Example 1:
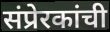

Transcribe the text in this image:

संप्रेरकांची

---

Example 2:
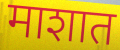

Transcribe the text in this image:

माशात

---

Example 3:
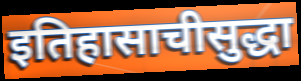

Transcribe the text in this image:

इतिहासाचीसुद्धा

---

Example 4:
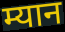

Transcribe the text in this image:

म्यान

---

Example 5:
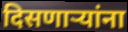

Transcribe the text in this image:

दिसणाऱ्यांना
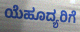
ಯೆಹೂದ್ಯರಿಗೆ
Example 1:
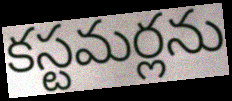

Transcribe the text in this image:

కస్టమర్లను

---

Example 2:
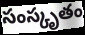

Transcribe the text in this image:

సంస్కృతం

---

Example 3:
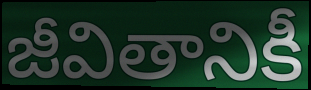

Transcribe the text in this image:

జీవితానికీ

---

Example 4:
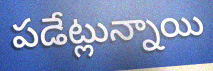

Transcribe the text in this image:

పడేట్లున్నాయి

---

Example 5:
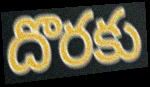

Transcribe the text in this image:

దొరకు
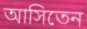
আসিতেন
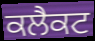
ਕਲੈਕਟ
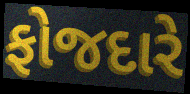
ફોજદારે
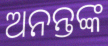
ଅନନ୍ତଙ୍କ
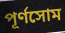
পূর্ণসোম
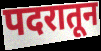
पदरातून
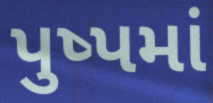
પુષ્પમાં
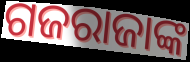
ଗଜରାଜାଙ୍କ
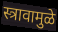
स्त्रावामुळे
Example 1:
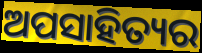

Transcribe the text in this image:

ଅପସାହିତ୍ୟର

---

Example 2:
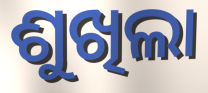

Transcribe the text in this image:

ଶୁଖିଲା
┄┄┄┄┄┄┄┄┄┄
## Your instructions
Exact copy, pictures removed: set down the whole listing above.

## Solution to this task
Example 1:

Transcribe the text in this image:

संप्रेरकांची

---

Example 2:

Transcribe the text in this image:

माशात

---

Example 3:

Transcribe the text in this image:

इतिहासाचीसुद्धा

---

Example 4:

Transcribe the text in this image:

म्यान

---

Example 5:

Transcribe the text in this image:

दिसणाऱ्यांना
ಯೆಹೂದ್ಯರಿಗೆ
Example 1:

Transcribe the text in this image:

కస్టమర్లను

---

Example 2:

Transcribe the text in this image:

సంస్కృతం

---

Example 3:

Transcribe the text in this image:

జీవితానికీ

---

Example 4:

Transcribe the text in this image:

పడేట్లున్నాయి

---

Example 5:

Transcribe the text in this image:

దొరకు
আসিতেন
ਕਲੈਕਟ
ફોજદારે
ଅନନ୍ତଙ୍କ
পূর্ণসোম
पदरातून
પુષ્પમાં
ଗଜରାଜାଙ୍କ
स्त्रावामुळे
Example 1:

Transcribe the text in this image:

ଅପସାହିତ୍ୟର

---

Example 2:

Transcribe the text in this image:

ଶୁଖିଲା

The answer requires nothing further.